> **Problem to work on**
Present these lines as a Markdown table with the columns Number and Record line, numbering each line in order and leaving out any blank lines.

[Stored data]
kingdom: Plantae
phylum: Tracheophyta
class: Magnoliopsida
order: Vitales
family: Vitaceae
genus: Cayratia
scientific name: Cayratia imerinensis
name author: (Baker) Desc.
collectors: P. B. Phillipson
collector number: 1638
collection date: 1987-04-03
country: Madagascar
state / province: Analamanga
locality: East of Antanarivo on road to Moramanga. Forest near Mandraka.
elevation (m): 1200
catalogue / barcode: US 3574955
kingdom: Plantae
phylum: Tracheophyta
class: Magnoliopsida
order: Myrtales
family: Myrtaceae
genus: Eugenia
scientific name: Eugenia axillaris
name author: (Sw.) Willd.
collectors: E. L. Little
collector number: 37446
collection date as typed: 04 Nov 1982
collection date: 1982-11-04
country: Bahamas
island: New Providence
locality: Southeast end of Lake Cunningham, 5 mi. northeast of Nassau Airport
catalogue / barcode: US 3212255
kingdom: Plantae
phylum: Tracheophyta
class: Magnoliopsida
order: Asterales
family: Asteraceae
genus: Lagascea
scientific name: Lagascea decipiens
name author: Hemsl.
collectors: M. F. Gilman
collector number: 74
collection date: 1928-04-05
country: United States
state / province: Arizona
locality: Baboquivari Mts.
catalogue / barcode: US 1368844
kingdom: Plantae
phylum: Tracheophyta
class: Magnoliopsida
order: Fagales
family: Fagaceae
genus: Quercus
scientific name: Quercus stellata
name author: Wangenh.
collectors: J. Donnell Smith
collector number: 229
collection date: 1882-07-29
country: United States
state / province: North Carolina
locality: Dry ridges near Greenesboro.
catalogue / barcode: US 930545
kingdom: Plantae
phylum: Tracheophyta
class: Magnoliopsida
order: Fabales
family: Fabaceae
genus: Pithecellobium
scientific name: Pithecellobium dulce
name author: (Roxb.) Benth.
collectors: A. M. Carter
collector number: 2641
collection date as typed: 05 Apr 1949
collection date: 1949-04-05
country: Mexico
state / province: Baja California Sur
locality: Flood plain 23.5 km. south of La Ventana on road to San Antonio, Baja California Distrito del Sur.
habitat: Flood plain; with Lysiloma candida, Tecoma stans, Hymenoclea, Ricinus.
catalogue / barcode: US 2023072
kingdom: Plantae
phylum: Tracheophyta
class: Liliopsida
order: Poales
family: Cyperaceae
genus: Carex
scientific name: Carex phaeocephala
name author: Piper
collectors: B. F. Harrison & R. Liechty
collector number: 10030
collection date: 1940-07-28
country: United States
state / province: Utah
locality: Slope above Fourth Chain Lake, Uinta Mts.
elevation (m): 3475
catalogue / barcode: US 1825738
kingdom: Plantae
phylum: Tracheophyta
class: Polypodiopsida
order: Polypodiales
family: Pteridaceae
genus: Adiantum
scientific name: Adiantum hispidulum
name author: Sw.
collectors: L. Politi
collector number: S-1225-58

> **Answer for this exercise**
| Number | Record line |
|---|---|
| 1 | kingdom: Plantae |
| 2 | phylum: Tracheophyta |
| 3 | class: Magnoliopsida |
| 4 | order: Vitales |
| 5 | family: Vitaceae |
| 6 | genus: Cayratia |
| 7 | scientific name: Cayratia imerinensis |
| 8 | name author: (Baker) Desc. |
| 9 | collectors: P. B. Phillipson |
| 10 | collector number: 1638 |
| 11 | collection date: 1987-04-03 |
| 12 | country: Madagascar |
| 13 | state / province: Analamanga |
| 14 | locality: East of Antanarivo on road to Moramanga. Forest near Mandraka. |
| 15 | elevation (m): 1200 |
| 16 | catalogue / barcode: US 3574955 |
| 17 | kingdom: Plantae |
| 18 | phylum: Tracheophyta |
| 19 | class: Magnoliopsida |
| 20 | order: Myrtales |
| 21 | family: Myrtaceae |
| 22 | genus: Eugenia |
| 23 | scientific name: Eugenia axillaris |
| 24 | name author: (Sw.) Willd. |
| 25 | collectors: E. L. Little |
| 26 | collector number: 37446 |
| 27 | collection date as typed: 04 Nov 1982 |
| 28 | collection date: 1982-11-04 |
| 29 | country: Bahamas |
| 30 | island: New Providence |
| 31 | locality: Southeast end of Lake Cunningham, 5 mi. northeast of Nassau Airport |
| 32 | catalogue / barcode: US 3212255 |
| 33 | kingdom: Plantae |
| 34 | phylum: Tracheophyta |
| 35 | class: Magnoliopsida |
| 36 | order: Asterales |
| 37 | family: Asteraceae |
| 38 | genus: Lagascea |
| 39 | scientific name: Lagascea decipiens |
| 40 | name author: Hemsl. |
| 41 | collectors: M. F. Gilman |
| 42 | collector number: 74 |
| 43 | collection date: 1928-04-05 |
| 44 | country: United States |
| 45 | state / province: Arizona |
| 46 | locality: Baboquivari Mts. |
| 47 | catalogue / barcode: US 1368844 |
| 48 | kingdom: Plantae |
| 49 | phylum: Tracheophyta |
| 50 | class: Magnoliopsida |
| 51 | order: Fagales |
| 52 | family: Fagaceae |
| 53 | genus: Quercus |
| 54 | scientific name: Quercus stellata |
| 55 | name author: Wangenh. |
| 56 | collectors: J. Donnell Smith |
| 57 | collector number: 229 |
| 58 | collection date: 1882-07-29 |
| 59 | country: United States |
| 60 | state / province: North Carolina |
| 61 | locality: Dry ridges near Greenesboro. |
| 62 | catalogue / barcode: US 930545 |
| 63 | kingdom: Plantae |
| 64 | phylum: Tracheophyta |
| 65 | class: Magnoliopsida |
| 66 | order: Fabales |
| 67 | family: Fabaceae |
| 68 | genus: Pithecellobium |
| 69 | scientific name: Pithecellobium dulce |
| 70 | name author: (Roxb.) Benth. |
| 71 | collectors: A. M. Carter |
| 72 | collector number: 2641 |
| 73 | collection date as typed: 05 Apr 1949 |
| 74 | collection date: 1949-04-05 |
| 75 | country: Mexico |
| 76 | state / province: Baja California Sur |
| 77 | locality: Flood plain 23.5 km. south of La Ventana on road to San Antonio, Baja California Distrito del Sur. |
| 78 | habitat: Flood plain; with Lysiloma candida, Tecoma stans, Hymenoclea, Ricinus. |
| 79 | catalogue / barcode: US 2023072 |
| 80 | kingdom: Plantae |
| 81 | phylum: Tracheophyta |
| 82 | class: Liliopsida |
| 83 | order: Poales |
| 84 | family: Cyperaceae |
| 85 | genus: Carex |
| 86 | scientific name: Carex phaeocephala |
| 87 | name author: Piper |
| 88 | collectors: B. F. Harrison & R. Liechty |
| 89 | collector number: 10030 |
| 90 | collection date: 1940-07-28 |
| 91 | country: United States |
| 92 | state / province: Utah |
| 93 | locality: Slope above Fourth Chain Lake, Uinta Mts. |
| 94 | elevation (m): 3475 |
| 95 | catalogue / barcode: US 1825738 |
| 96 | kingdom: Plantae |
| 97 | phylum: Tracheophyta |
| 98 | class: Polypodiopsida |
| 99 | order: Polypodiales |
| 100 | family: Pteridaceae |
| 101 | genus: Adiantum |
| 102 | scientific name: Adiantum hispidulum |
| 103 | name author: Sw. |
| 104 | collectors: L. Politi |
| 105 | collector number: S-1225-58 |